Jay Som is an expert in crafting kaleidoscopic emotion and sound into something that sticks.

There’s a distinct musical departure from her last record–the distortion-laden Everybody Works–and there’s more emphasis on clear and crisp guitar. The album’s opener, “If You Want It,” is good evidence. The listener is immediately hit with its punchy bassline, cueing in some tight percussion and Duterte’s sharp lyrics. Her voice leaves an emotional resonance as she sings, “I’ll only come around/With the thought of a new day.” It’s a memorable entrance that sets the stage for implicit, yet hard-hitting lyricism and instrumentalism that fills in the gaps.

“Superbike,” the album’s first single, is a cheery segue that’s reminiscent of Lush and airy ‘90s shoegaze. Duterte’s vocals stand out in the first half, singing of a relationship turned rotten (“Said you wanted something else/Something new for show and tell). She cuts herself short as we’re led into the second half, a powerful guitar solo that says everything she needed to say. Her bitterness hits a high in “Peace Out,” a bold reclamation of power that escalates into a powerful plea, singing “Won’t you try/Won’t you try to forgive?” It’s an album standout, and one of its many emotional peaks.

By the middle of the album, it's clear that each track is just as momentous as the last.

Duterte scales back down with “Devotion,” “Nighttime Drive,” and “Tenderness,” the record’s most cohesive string of songs. She reaches something akin to metamorphosis as she repeatedly sings of change and her coming “back down to Earth.”

In “Nighttime Drive” and “Tenderness,” the album’s last two singles, she loses herself in the serenity of the world and a budding love full of warmth. Relaxed guitar and a violin solo in "Nighttime Drive" precedes the groovy and catchy hook of "Tenderness," making for two very memorable moments.

The titular "Anak Ko" is a moody and mysterious track with indirect yet palpable lyricism, and even a vocoder. "Crown" is a story of its own, detailing the effects of complacency and climbing "the ropes to second best."

The album's closer, "Get Well," seems to "come around" just as Duterte sings in the opener, "If You Want It." Any kind of resent is absent here; all she has in love and forgiveness in her heart, poured out over the course of the track.
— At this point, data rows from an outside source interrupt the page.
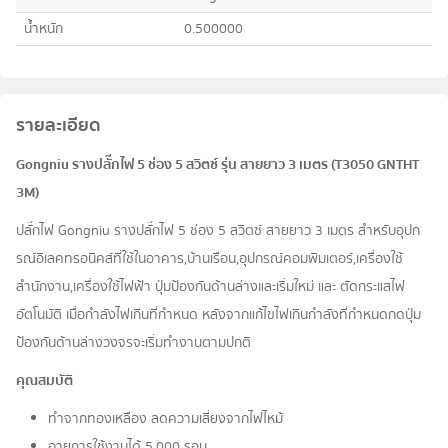
น้ำหนัก
0.500000
รายละเอียด
Gongniu รางปลั๊กไฟ 5 ช่อง 5 สวิตซ์ รุ่น สายยาว 3 เมตร (T3050 GNTHT
3M)
ปลั๊กไฟ Gongniu รางปลั๊กไฟ 5 ช่อง 5 สวิตซ์ สายยาว 3 เมตร สำหรับอุปก
รณ์อิเลคทรอนิคส์ที่ใช้ในอาคาร,บ้านเรือน,อุปกรณ์คอมพิมเตอร์,เครื่องใช้
สำนักงาน,เครื่องใช้ไฟฟ้า ปุ่มป้องกันด้านล่างและเริ่มใหม่ และ ตัดกระแสไฟ
อัตโนมัติ เมื่อกำลังไฟเกินที่กำหนด หลังจากแก้ไขไฟเกินกำลังที่กำหนดกดปุ่ม
ป้องกันด้านล่างวงจรจะเริ่มทำงานตามปกติ
คุณสมบัติ
ทำจากทองเหลือง ลดความเสี่ยงจากไฟไหม้
อายุการใช้งานได้ 5,000 รอบ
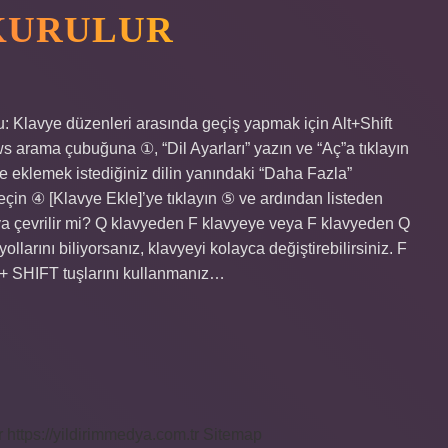
 KURULUR
u: Klavye düzenleri arasında geçiş yapmak için Alt+Shift
s arama çubuğuna ①, “Dil Ayarları” yazın ve “Aç”a tıklayın
ye eklemek istediğiniz dilin yanındaki “Daha Fazla”
eçin ④ [Klavye Ekle]’ye tıklayın ⑤ ve ardından listeden
ya çevrilir mi? Q klavyeden F klavyeye veya F klavyeden Q
llarını biliyorsanız, klavyeyi kolayca değiştirebilirsiniz. F
 + SHIFT tuşlarını kullanmanız…
r
https://yildirimmedya.com.tr
Sitemap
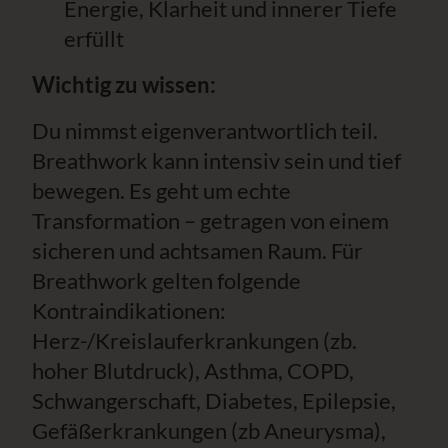
Energie, Klarheit und innerer Tiefe
erfüllt
Wichtig zu wissen:
Du nimmst eigenverantwortlich teil.
Breathwork kann intensiv sein und tief
bewegen. Es geht um echte
Transformation – getragen von einem
sicheren und achtsamen Raum. Für
Breathwork gelten folgende
Kontraindikationen:
Herz-/Kreislauferkrankungen (zb.
hoher Blutdruck), Asthma, COPD,
Schwangerschaft, Diabetes, Epilepsie,
Gefäßerkrankungen (zb Aneurysma),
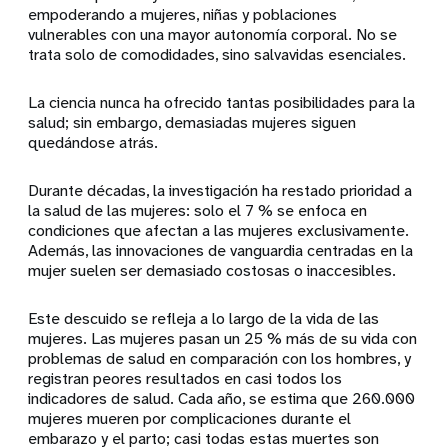
empoderando a mujeres, niñas y poblaciones
vulnerables con una mayor autonomía corporal. No se
trata solo de comodidades, sino salvavidas esenciales.
La ciencia nunca ha ofrecido tantas posibilidades para la
salud; sin embargo, demasiadas mujeres siguen
quedándose atrás.
Durante décadas, la investigación ha restado prioridad a
la salud de las mujeres: solo el 7 % se enfoca en
condiciones que afectan a las mujeres exclusivamente.
Además, las innovaciones de vanguardia centradas en la
mujer suelen ser demasiado costosas o inaccesibles.
Este descuido se refleja a lo largo de la vida de las
mujeres. Las mujeres pasan un 25 % más de su vida con
problemas de salud en comparación con los hombres, y
registran peores resultados en casi todos los
indicadores de salud. Cada año, se estima que 260.000
mujeres mueren por complicaciones durante el
embarazo y el parto; casi todas estas muertes son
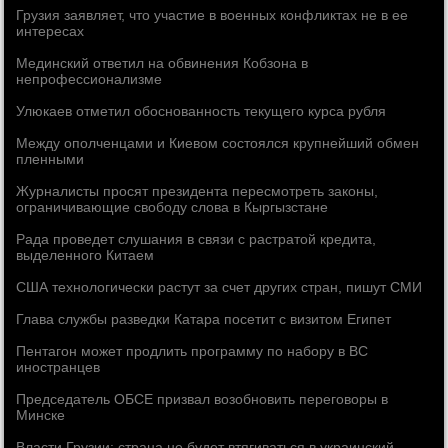
Грузия заявляет, что участие в военных конфликтах не в ее
интересах
Мединский ответил на обвинения Кобзона в
непрофессионализме
Улюкаев отметил обоснованность текущего курса рубля
Между ополченцами и Киевом состоялся крупнейший обмен
пленными
Журналисты просят президента пересмотреть законы,
ограничивающие свободу слова в Кыргызстане
Рада проведет слушания в связи с растратой кредита,
выделенного Китаем
США технологически растут за счет других стран, пишут СМИ
Глава службы разведки Катара посетит с визитом Египет
Пентагон может продлить программу по набору в ВС
иностранцев
Председатель ОБСЕ призвал возобновить переговоры в
Минске
Власти Грузии: страна не будет втягиваться в украинский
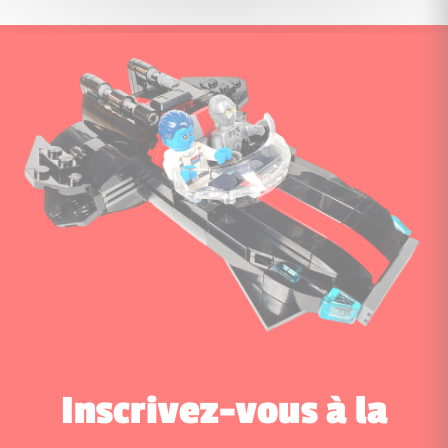
Inscrivez-vous à la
It's not until this final track that it becomes clear that Duterte has been singing of dependence this whole time, whether it's alcoholism or reliance on the comfort and familiarity of others. She's looking for catharsis. It's a deeply powerful exit.

Anak Ko is on par with Everybody Works, two albums with powerful themes yet slightly different execution. Jay Som is definitely on track to creating something in the future that moves past her familiar realm of work and delves into something greater than before.
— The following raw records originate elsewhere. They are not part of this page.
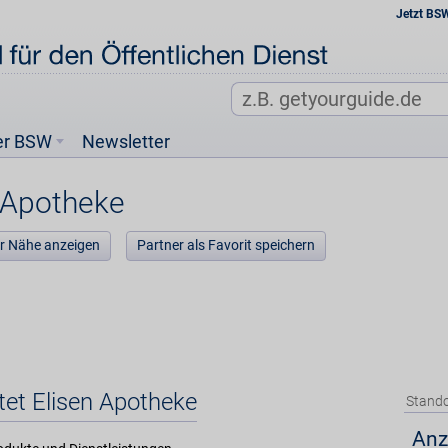
Jetzt BS
er BSW
Newsletter
 Apotheke
der Nähe anzeigen
Partner als Favorit speichern
tet Elisen Apotheke
Stando
Anz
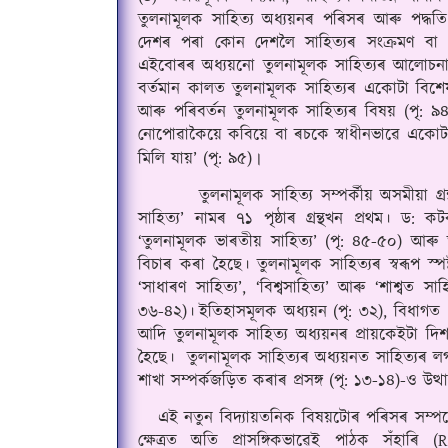
তুলনামূলক সাহিত্য অধ্যয়নৰ পৰিসৰ আৰু পদ্ধত
দেশৰ পৰা কোন দেশলৈ সাহিত্যৰ সংক্ৰমণ বা প
এইবোৰৰ অধ্যয়নো তুলনামূলক সাহিত্যৰ আলোচনাৰ 
বর্তমান কালত তুলনামূলক সাহিত্যৰ একোটা বিশে
আৰু পৰিবর্তন তুলনামূলক সাহিত্যৰ বিষয় (পৃ: ৯৪)
নোপোৱাকৈয়ে কবিয়ে বা ৰচকে স্বাধীনভাৱে একো
মিলি যায়’ (পৃ: ৯৫)
।
        তুলনামূলক সাহিত্য সম্পর্কীয় অসমীয়া গ্রন
সাহিত্য’ নামৰ ৭১ পৃষ্ঠাৰ গ্ৰন্থখন প্রথম। ড:
‘তুলনামূলক ভাৰতীয় সাহিত্য’ (পৃ: ৪৫-৫০) আৰু ত
বিচাৰ কৰা হৈছে। তুলনামূলক সাহিত্যৰ স্বৰূপ স
‘সাধাৰণ সাহিত্য’, ‘বিশ্বসাহিত্য’ আৰু ‘শাশ্বত সাহিত
৩৬-৪২)
।
ইতিহাসমূলক অধ্যয়ন (পৃ: ৩২), বিধাগত (স
আদি তুলনামূলক সাহিত্য অধ্যয়নৰ প্রায়কেইটা দিশ
হৈছে।  তুলনামূলক সাহিত্যৰ অধ্যয়নত সাহিত্যৰ লগত
শাখা সম্পর্কজড়িত কৰাৰ প্রসঙ্গ (পৃ: ১৩-১৪)-ও উত্
   এই নতুন বিদ্যায়তনিক বিষয়টোৰ পৰিসৰ সম্প
ক্ষেত্ৰত অতি প্রাসঙ্গিকভাৱেই পাঠক সঁহাৰি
As the album comes to a close, we're left to find that same peace of mind.

Anak Ko was released three days before I left for college. It's been a bit of a safety blanket for me. It's become my background music when walking around campus or just sitting in my room. Even before, Jay Som has been a reliable source of comfort for me; I've listened to "The Bus Song" on the bus quite a few times.

Just like in "Nighttime Drive," Anak Ko is a car with no glass. It's unpredictable and exciting, yet safe and comfortable. There is no stable window to lean your head against as the world whizzes past. Duterte drops you right in the moment, while the past and future linger nearby.

I'm always listening intently to what Jay Som has to say, and thankfully, she says a lot.